● Data extracts
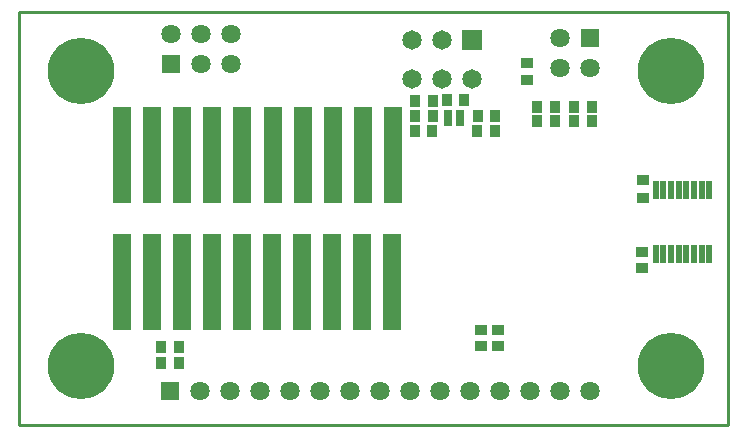
<source format=gbs>
G04*
G04 #@! TF.GenerationSoftware,Altium Limited,Altium Designer,18.1.9 (240)*
G04*
G04 Layer_Color=16711935*
%FSLAX44Y44*%
%MOMM*%
G71*
G01*
G75*
%ADD13C,0.2540*%
%ADD31R,0.8270X1.0270*%
%ADD32R,1.0270X0.9270*%
%ADD33R,0.9270X1.0270*%
%ADD34R,1.0270X0.8270*%
%ADD43C,1.6270*%
%ADD44R,1.6270X1.6270*%
%ADD45C,1.6510*%
%ADD46R,1.6510X1.6510*%
%ADD47C,5.6270*%
%ADD57R,1.6270X8.1270*%
%ADD58R,0.7874X0.3302*%
%ADD59R,0.4770X1.5270*%
D13*
X600000D01*
X0D02*
Y350000D01*
X600000D01*
Y0D02*
Y350000D01*
D31*
X484871Y269240D02*
D03*
X469871D02*
D03*
X453647Y269494D02*
D03*
X438647D02*
D03*
X453724Y257189D02*
D03*
X438724D02*
D03*
X485064Y257048D02*
D03*
X470064D02*
D03*
X402978Y261620D02*
D03*
X387978D02*
D03*
X402822Y248800D02*
D03*
X387822D02*
D03*
X335146Y274574D02*
D03*
X350146D02*
D03*
X334892Y261620D02*
D03*
X349892D02*
D03*
X334638Y248666D02*
D03*
X349638D02*
D03*
X135234Y52984D02*
D03*
X120234D02*
D03*
X134938Y65714D02*
D03*
X119938D02*
D03*
D32*
X391160Y80660D02*
D03*
Y66660D02*
D03*
X405130Y80660D02*
D03*
Y66660D02*
D03*
X527050Y146700D02*
D03*
Y132700D02*
D03*
D33*
X362316Y274828D02*
D03*
X376316D02*
D03*
D34*
X430022Y291814D02*
D03*
Y306814D02*
D03*
X527812Y207652D02*
D03*
Y192652D02*
D03*
D43*
X483600Y28851D02*
D03*
X458200D02*
D03*
X432800D02*
D03*
X407400D02*
D03*
X382000D02*
D03*
X356600D02*
D03*
X331200D02*
D03*
X305800D02*
D03*
X280400D02*
D03*
X255000D02*
D03*
X229600D02*
D03*
X204200D02*
D03*
X178800D02*
D03*
X153400D02*
D03*
X483400Y302000D02*
D03*
X458000Y327400D02*
D03*
Y302000D02*
D03*
X178892Y330762D02*
D03*
Y305362D02*
D03*
X153492Y330762D02*
D03*
Y305362D02*
D03*
X128092Y330762D02*
D03*
D44*
X128000Y28851D02*
D03*
X483400Y327400D02*
D03*
X128092Y305362D02*
D03*
D45*
X332711Y293116D02*
D03*
X358111D02*
D03*
X383511D02*
D03*
X332711Y326136D02*
D03*
X358111D02*
D03*
D46*
X383511D02*
D03*
D47*
X552000Y50000D02*
D03*
Y300000D02*
D03*
X52000D02*
D03*
Y50000D02*
D03*
D57*
X188798Y121216D02*
D03*
X163398D02*
D03*
X137998D02*
D03*
X112598D02*
D03*
X87198D02*
D03*
X87300Y228900D02*
D03*
X112700D02*
D03*
X138100D02*
D03*
X163500D02*
D03*
X188900D02*
D03*
X315900Y121100D02*
D03*
X290500D02*
D03*
X265100D02*
D03*
X239700D02*
D03*
X214300D02*
D03*
X316069Y228923D02*
D03*
X290669D02*
D03*
X265269D02*
D03*
X239869D02*
D03*
X214469D02*
D03*
D58*
X362601Y265176D02*
D03*
Y261620D02*
D03*
Y258064D02*
D03*
Y254508D02*
D03*
X372761D02*
D03*
Y258064D02*
D03*
Y261620D02*
D03*
Y265176D02*
D03*
D59*
X538850Y199060D02*
D03*
X545350D02*
D03*
X551850D02*
D03*
X558350D02*
D03*
X564850D02*
D03*
X571350D02*
D03*
X577850D02*
D03*
X584350D02*
D03*
X538850Y145060D02*
D03*
X545350D02*
D03*
X551850D02*
D03*
X558350D02*
D03*
X564850D02*
D03*
X571350D02*
D03*
X577850D02*
D03*
X584350D02*
D03*
M02*

</source>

● Task details
Return, unchanged, each line from the line containing "X438647D02*" through the last line of the material.

● Answer to this task
X438647D02*
D03*
X453724Y257189D02*
D03*
X438724D02*
D03*
X485064Y257048D02*
D03*
X470064D02*
D03*
X402978Y261620D02*
D03*
X387978D02*
D03*
X402822Y248800D02*
D03*
X387822D02*
D03*
X335146Y274574D02*
D03*
X350146D02*
D03*
X334892Y261620D02*
D03*
X349892D02*
D03*
X334638Y248666D02*
D03*
X349638D02*
D03*
X135234Y52984D02*
D03*
X120234D02*
D03*
X134938Y65714D02*
D03*
X119938D02*
D03*
D32*
X391160Y80660D02*
D03*
Y66660D02*
D03*
X405130Y80660D02*
D03*
Y66660D02*
D03*
X527050Y146700D02*
D03*
Y132700D02*
D03*
D33*
X362316Y274828D02*
D03*
X376316D02*
D03*
D34*
X430022Y291814D02*
D03*
Y306814D02*
D03*
X527812Y207652D02*
D03*
Y192652D02*
D03*
D43*
X483600Y28851D02*
D03*
X458200D02*
D03*
X432800D02*
D03*
X407400D02*
D03*
X382000D02*
D03*
X356600D02*
D03*
X331200D02*
D03*
X305800D02*
D03*
X280400D02*
D03*
X255000D02*
D03*
X229600D02*
D03*
X204200D02*
D03*
X178800D02*
D03*
X153400D02*
D03*
X483400Y302000D02*
D03*
X458000Y327400D02*
D03*
Y302000D02*
D03*
X178892Y330762D02*
D03*
Y305362D02*
D03*
X153492Y330762D02*
D03*
Y305362D02*
D03*
X128092Y330762D02*
D03*
D44*
X128000Y28851D02*
D03*
X483400Y327400D02*
D03*
X128092Y305362D02*
D03*
D45*
X332711Y293116D02*
D03*
X358111D02*
D03*
X383511D02*
D03*
X332711Y326136D02*
D03*
X358111D02*
D03*
D46*
X383511D02*
D03*
D47*
X552000Y50000D02*
D03*
Y300000D02*
D03*
X52000D02*
D03*
Y50000D02*
D03*
D57*
X188798Y121216D02*
D03*
X163398D02*
D03*
X137998D02*
D03*
X112598D02*
D03*
X87198D02*
D03*
X87300Y228900D02*
D03*
X112700D02*
D03*
X138100D02*
D03*
X163500D02*
D03*
X188900D02*
D03*
X315900Y121100D02*
D03*
X290500D02*
D03*
X265100D02*
D03*
X239700D02*
D03*
X214300D02*
D03*
X316069Y228923D02*
D03*
X290669D02*
D03*
X265269D02*
D03*
X239869D02*
D03*
X214469D02*
D03*
D58*
X362601Y265176D02*
D03*
Y261620D02*
D03*
Y258064D02*
D03*
Y254508D02*
D03*
X372761D02*
D03*
Y258064D02*
D03*
Y261620D02*
D03*
Y265176D02*
D03*
D59*
X538850Y199060D02*
D03*
X545350D02*
D03*
X551850D02*
D03*
X558350D02*
D03*
X564850D02*
D03*
X571350D02*
D03*
X577850D02*
D03*
X584350D02*
D03*
X538850Y145060D02*
D03*
X545350D02*
D03*
X551850D02*
D03*
X558350D02*
D03*
X564850D02*
D03*
X571350D02*
D03*
X577850D02*
D03*
X584350D02*
D03*
M02*

</source>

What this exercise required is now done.